Spring crops, too, were full of promise, having been drilled at the right time into good seed-beds. The spring beans, drilled in early March, were emerging evenly. While the sugar beet had all been drilled and sprayed within five consecutive days into tilth better than any we had experienced for several years. We owe that to the sharp frosts we had just after Christmas.
Even the field boundaries were a joy, with clumps of primroses and a scattering of cowslips peeping through the greenery on many a bank, lighting up the budding hedgerows in which songbirds twittered as they planned their nests. Even my dog, still a playful 10-month-old, was relatively well behaved. A nice spring shower would have been welcome, but it is days like that, the sort money cant buy, which persuade me to carry on farming.
It was only when I returned to the office that I came down to earth with a bump. "Wheat off combine could be £50/t", screamed a headline. "Blair summit a damp squib" proclaimed another. So I sat down and read DEFRAs official summary of that much trumpeted meeting at No 10, held to discuss the Curry recommendations – the recommendations which Sir Don had insisted should be adopted in full and not cherry picked.
The governments response was to announce "a series of consultations on proposed policy changes". I hope I may be forgiven for suggesting that I thought the Curry commissioners had done a lot of consulting already.
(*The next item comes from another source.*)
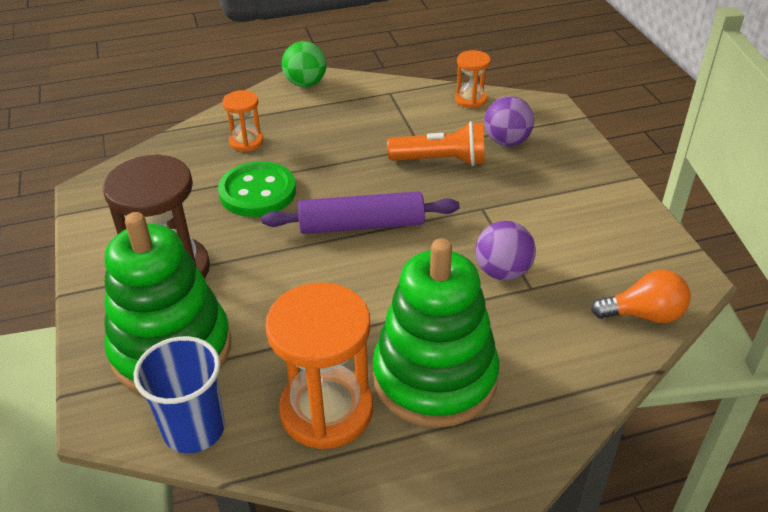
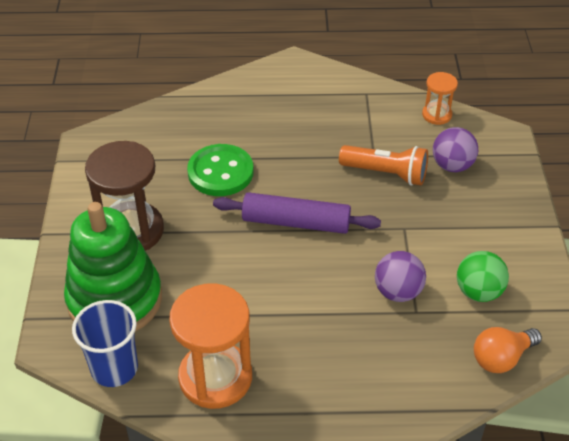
camera: 15 degrees right, 5 degrees up
(246, 142) = (225, 120): orange hourglass -> none
(305, 83) = (294, 69): green ball -> green ball (478, 292)
(435, 377) = (307, 371): green stacking toy -> none
(644, 315) = (501, 358): orange light bulb -> orange light bulb turned 135 degrees clockwise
Yet here were Mr Blair and Mrs Beckett initiating more talk, more debate, more focus groups, of course involving a wide range of "stakeholders" to chew the same fat all over again. None of the actions they announced involved the injection into the industry of much more than pennies. Decisions on the real money required were delayed until the autumn.
Specifically, they agreed a Food Chain Centre be set up under the Institute of Grocery Distribution. But anyone with half a handle on the food industry was aware that all the plans for such a body had been laid long ago. And putting the IGD, which represents food retailers, in charge of an official body to oversee the entire food chain might be likened to asking the wolf to look after Little Red Riding Hood.
An Industry Forum, or talking shop, is to be set up by the DTI to spread best practice and sustainability throughout agriculture. In other words it probably foreshadows more regulations.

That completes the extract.